The 'Black-ish' Police Brutality Episode Raises The Bar For TV's Very Special Episodes

It's not unheard of for sitcoms to take a break from being funny to deal with something more serious, but it's rare that they do a good job with it. Often, those very special episodes of family comedies like Saved By The Bell, Full House, Family Matters or Fresh Prince Of Bel-Air that deal with drugs, alcohol, or gun violence feel heavy-handed, preachy, or outright clumsy. They end just a little too perfectly, with everything tied up in a big bow, as if such complicated issues could be solved in 30 minutes or less. Knowing this, it was easy to be skeptical or even cynical about the ABC sitcom black-ish taking on the issue of police brutality in its latest episode.

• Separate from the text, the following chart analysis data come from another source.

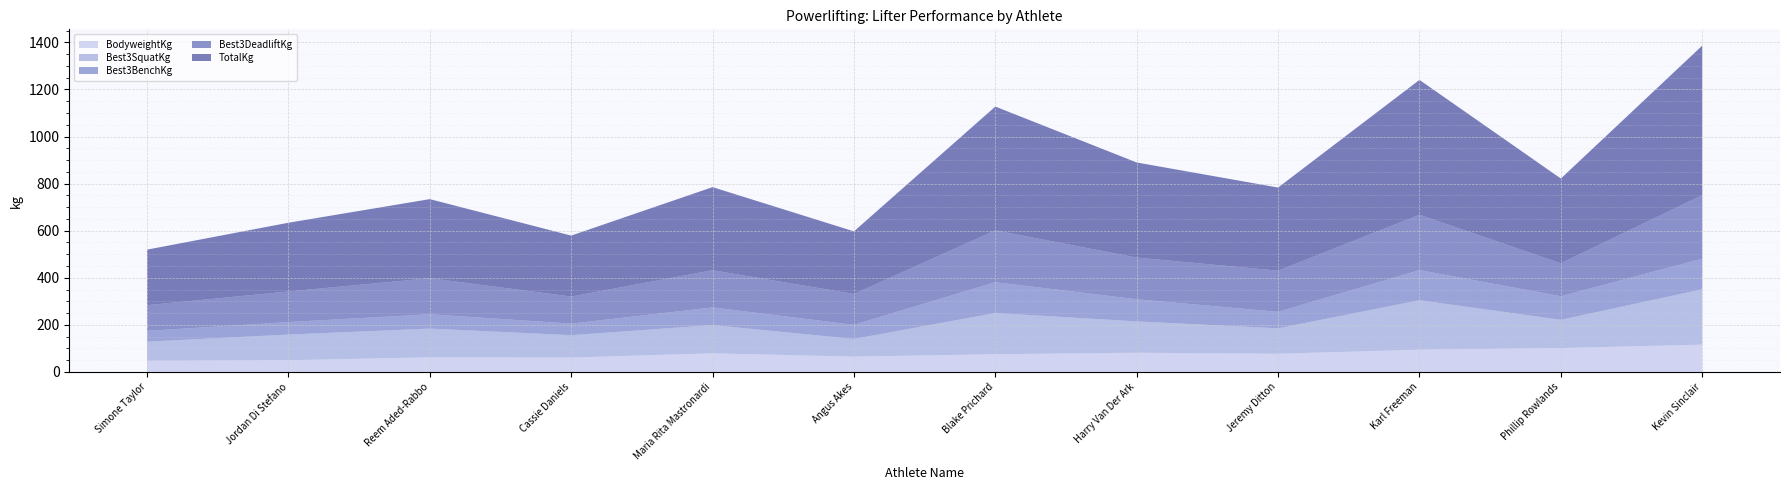

Reading left to right, list all the values displayed in this chart.

BodyweightKg: Simone Taylor=47.4	Jordan Di Stefano=49.6	Reem Aded-Rabbo=62.0	Cassie Daniels=61.0	Maria Rita Mastronardi=79.0	Angus Akes=65.0	Blake Prichard=75.2	Harry Van Der Ark=81.6	Jeremy Ditton=77.2	Karl Freeman=94.5	Phillip Rowlands=101.4	Kevin Sinclair=116.0
Best3SquatKg: Simone Taylor=81.0	Jordan Di Stefano=109.0	Reem Aded-Rabbo=122.0	Cassie Daniels=95.0	Maria Rita Mastronardi=120.0	Angus Akes=75.0	Blake Prichard=175.0	Harry Van Der Ark=133.0	Jeremy Ditton=108.0	Karl Freeman=210.0	Phillip Rowlands=120.0	Kevin Sinclair=235.0
Best3BenchKg: Simone Taylor=46.0	Jordan Di Stefano=53.0	Reem Aded-Rabbo=61.0	Cassie Daniels=49.0	Maria Rita Mastronardi=75.0	Angus Akes=60.0	Blake Prichard=131.0	Harry Van Der Ark=94.0	Jeremy Ditton=70.0	Karl Freeman=128.0	Phillip Rowlands=100.0	Kevin Sinclair=130.0
Best3DeadliftKg: Simone Taylor=109.0	Jordan Di Stefano=130.0	Reem Aded-Rabbo=153.0	Cassie Daniels=115.0	Maria Rita Mastronardi=158.0	Angus Akes=131.0	Blake Prichard=220.0	Harry Van Der Ark=177.0	Jeremy Ditton=175.0	Karl Freeman=235.0	Phillip Rowlands=140.0	Kevin Sinclair=270.0
TotalKg: Simone Taylor=236.0	Jordan Di Stefano=292.0	Reem Aded-Rabbo=336.0	Cassie Daniels=259.0	Maria Rita Mastronardi=353.0	Angus Akes=266.0	Blake Prichard=526.0	Harry Van Der Ark=404.0	Jeremy Ditton=353.0	Karl Freeman=573.0	Phillip Rowlands=360.0	Kevin Sinclair=635.0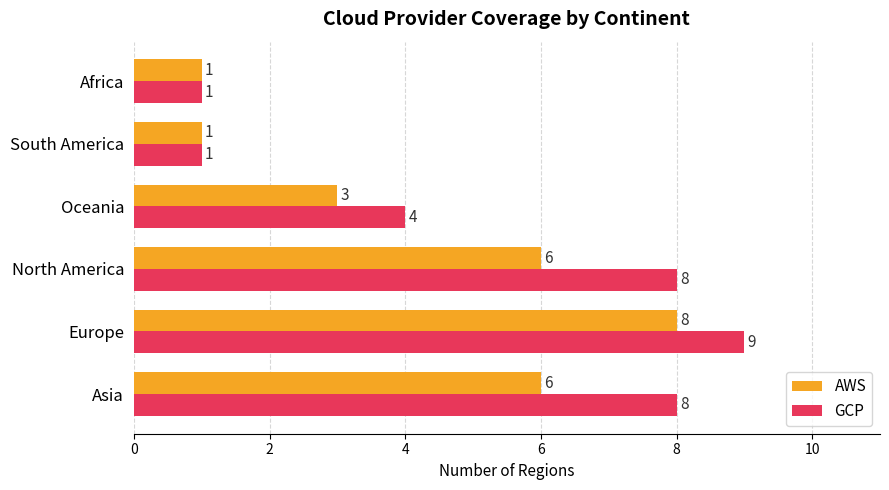

Which series has the largest total across all categories?

GCP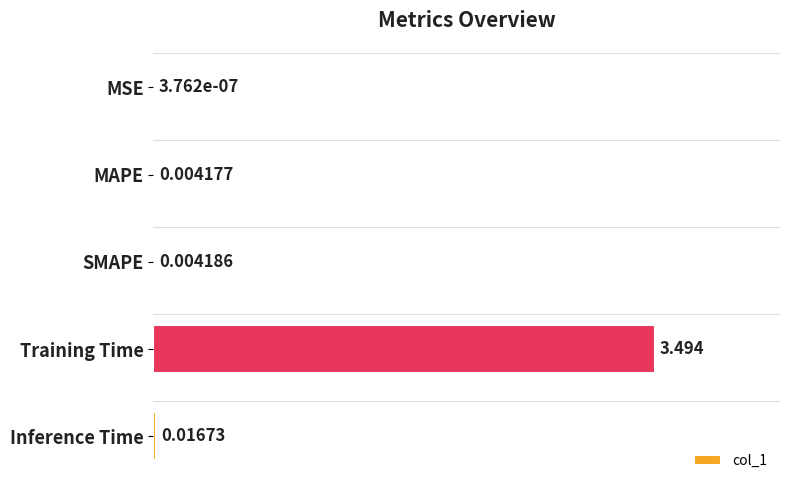

Which label corresponds to the largest value in the chart?

Training Time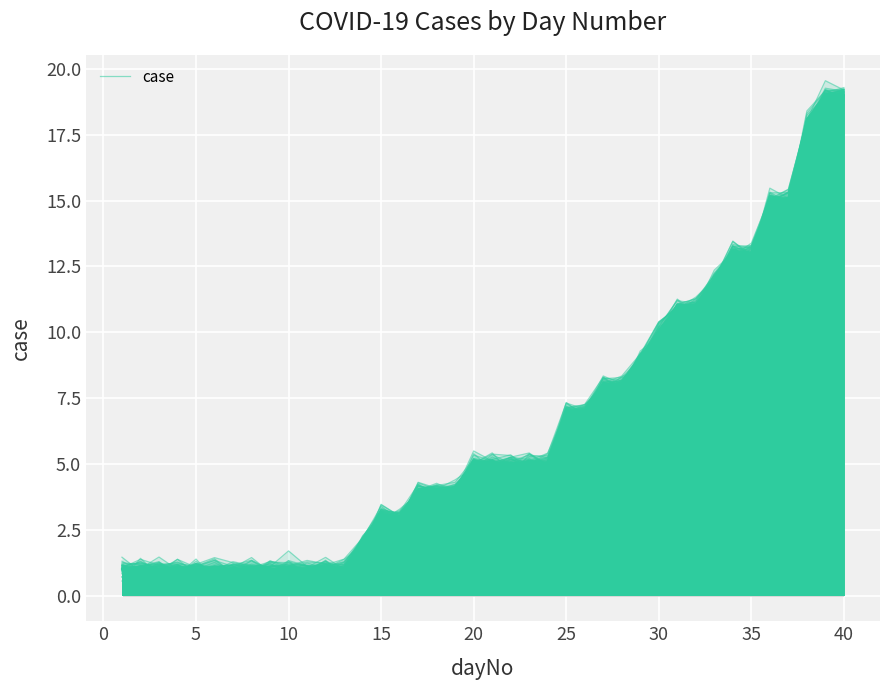

True or false: the data shows 0.6 at 30.

False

But black-ish managed to do the unthinkable. They made us see the gray area in an issue many think is black and white. Even more impressive, they managed to find some hope and humor in it — in 30 minutes or less.

It's easy to feel hopeless when you're being bombarded by stories of police brutality 24 hours a day, seven days a week, on cable news and social media. As three generations of the Johnson family watch CNN for news on a settlement over the most recent police brutality case, the eldest daughter starts questioning which one this is. She, not unlike the rest of her family, has trouble telling them a part, rattling off cities like Chicago, Charleston, New York to try and remember what exactly happened here. The particular one they're talking about — a guy selling DVDs who was tasered 37 times — is not real, but it's not hard to imagine it could be.

But, as the episode, which is about how, as adults, we try to give our children hope about the issue of police brutality when we're not so sure how hopeful we feel about it ourselves, makes clear, all of these incidences are a little more nuanced than we often let them be. Something the eldest, Ta-Nehisi Coates-reading son states to his family. "Police definitely have a place in society," he tells his dad. "But, with almost 1,000 police-related fatalities and billions of dollars in misconduct settlements, there might be some issues." These issues make the situation hard to talk about without things getting heated, and black-ish allows for this passionate argument to be unspooled over the course of its half hour. It's something they've done before, and done well, tackling issues like swimming stereotypes, the N-word, and religion.

They don't shy away from these socially conscious topics, but have helped the trope of the "very special episode" evolve. The Atlantic talked about this TV evolution from the early Norman Lear years of these kinds of episodes, which helped foster dialogue within a family about important topics, like sex or drugs, that parents may have been afraid to broach with their kids. These episodes served a purpose, but soon became standardized and lost their magic. They weren't made to inform. They were marketing ploys, quotas they had to hit, and too often a way to get ratings.

Shows today can't get away with that. The audience is just a bit too a smart and cynical to fall for empty melodrama. It's the reason why many shows have likely moved away from these issue-based plotlines: they just don't seem to work. But, in actuality, it's not that these episodes are antiquated. It's the way they're done that is passé. black-ish proved this by taking an issue close to their heart and treating it with the care it deserves. Nothing about this episode seemed forced because it wasn't. It was just honest.

The issue of police brutality and how we talk to our children about it is the story they're focused on telling, and they do it in several different ways. They show parents, Rainbow as the devil's advocate who's still holding on to hope while Dre is all but ready to give up. They show grandparents as being tired of the same thing happening and expecting different results. They show children and grandchildren, trying to see both sides of the debate by understanding the details. The laughs always come second, or, as creator Kenya Barris told Entertainment Weekly, “We really tried to make sure we gave ourselves enough balance to still get the point across, but, at the same time, give people an entry point where they felt like they could get into it and not be bummed out the whole time.”

With this episode, Barris lets us know it's okay to laugh, but we can't laugh these issues away. Police brutality is never the joke in this episode, because that will never be funny, but the way we react to it can be. And maybe, if we can find this humor in something that seems so dark, we can try and find common ground.

It's clear from this episode that the writers know police brutality is a topic that won't be solved at the end of an episode. They never wrapped it up in nice, neat bow. Instead, they tried to tackle the topic in a thoughtful, well-informed, and delicate way. And, in the end, they crafted an episode like this, an episode which can do a lot of good when it comes to starting a conversation. A new conversation, one that tries to understand both sides of this complex issue. In the end, the Johnsons aren't the only ones talking about police brutality, and it's really that which makes this episode a very special one.